The dreams were soft and warm and absolutely ordinary in the most extraordinary way.
They dreamed of Damian humming while he prepared his terrible tea, of Cael learning to laugh at jokes that weren't funny but were theirs.
They dreamed of arguments about whether flowers were beautiful or functional, of quiet evenings spent reading by candlelight, of hands that found each other in darkness not from need but from choice.
The night passed peacefully around them, reality settling into new configurations that accommodated love without demanding cosmic sacrifice.
When dawn broke over their transformed world, it illuminated two figures sleeping hand in hand, their faces peaceful with the knowledge that they'd found something worth every sacrifice they'd made to keep it.
Damian woke first, consciousness returning gently this time, without the violent urgency of resurrection. The early light painted everything in shades of gold and possibility, and for a moment he allowed himself the luxury of simply existing without purpose beyond the simple pleasure of breathing.
Cael stirred beside him, his transformation to mortality evident in the way sleep clung to him like a comfortable weight. His hair was mussed, his breathing deep and regular, his face soft with dreams that had nothing to do with cosmic duty or universal law.
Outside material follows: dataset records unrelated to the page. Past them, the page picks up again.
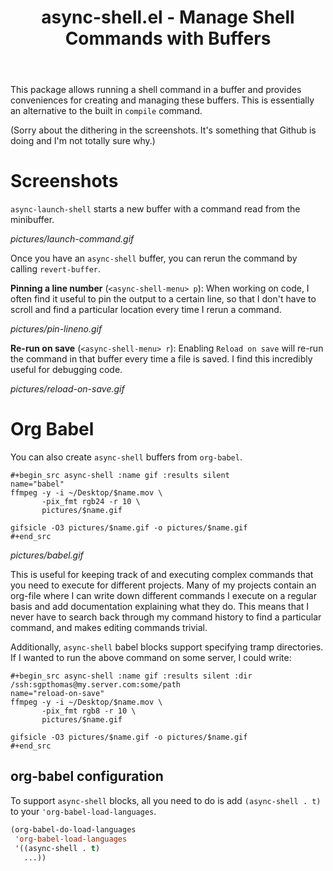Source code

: #+title: async-shell.el - Manage Shell Commands with Buffers

This package allows running a shell command in a buffer and provides conveniences for creating and managing these buffers. This is essentially an alternative to the built in =compile= command.

(Sorry about the dithering in the screenshots. It's something that Github is doing and I'm not totally sure why.)

* Screenshots

=async-launch-shell= starts a new buffer with a command read from the minibuffer.

[[pictures/launch-command.gif]]

Once you have an =async-shell= buffer, you can rerun the command by calling =revert-buffer=.

 *Pinning a line number* (=<async-shell-menu> p=): When working on code, I often find it useful to pin the output to a certain line, so that I don't have to scroll and find a particular location every time I rerun a command.

[[pictures/pin-lineno.gif]]

*Re-run on save* (=<async-shell-menu> r=): Enabling =Reload on save= will re-run the command in that buffer every time a file is saved. I find this incredibly useful for debugging code.

[[pictures/reload-on-save.gif]]

* Org Babel

You can also create =async-shell= buffers from =org-babel=.

#+begin_src shell :name gif :results silent
,#+begin_src async-shell :name gif :results silent
name="babel"
ffmpeg -y -i ~/Desktop/$name.mov \
       -pix_fmt rgb24 -r 10 \
       pictures/$name.gif

gifsicle -O3 pictures/$name.gif -o pictures/$name.gif
,#+end_src
#+end_src

[[pictures/babel.gif]]

This is useful for keeping track of and executing complex commands that you need to execute for different projects. Many of my projects contain an org-file where I can write down different commands I execute on a regular basis and add documentation explaining what they do. This means that I never have to search back through my command history to find a particular command, and makes editing commands trivial.

Additionally, =async-shell= babel blocks support specifying tramp directories. If I wanted to run the above command on some server, I could write:

#+begin_src shell
,#+begin_src async-shell :name gif :results silent :dir /ssh:sgpthomas@my.server.com:some/path
name="reload-on-save"
ffmpeg -y -i ~/Desktop/$name.mov \
       -pix_fmt rgb8 -r 10 \
       pictures/$name.gif

gifsicle -O3 pictures/$name.gif -o pictures/$name.gif
,#+end_src
#+end_src


** org-babel configuration

To support =async-shell= blocks, all you need to do is add =(async-shell . t)= to your ='org-babel-load-languages=.

#+begin_src emacs-lisp
(org-babel-do-load-languages
 'org-babel-load-languages
 '((async-shell . t)
   ...))
#+end_src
“Good morning,” Damian whispered, his voice carrying wonder at the simple miracle of waking up beside someone who'd chosen to stay.
“Good morning,” Cael replied, his voice rough with sleep and content in ways that would have been impossible when he was bound by cosmic function. “How does it feel to be alive?”
Damian considered the question, taking inventory of sensations that ranged from the magnificent to the mundane.
His body ached from sleeping on the ground, but it was mortal ache rather than the spiritual exhaustion that had defined so much of his adult life.
His heart beat steadily in his chest, no longer carrying the frantic rhythm of someone trying to outrun cosmic forces.
“Like choice,” he said finally. “Like waking up every day and deciding to be here instead of having existence forced on me by circumstances beyond my control.”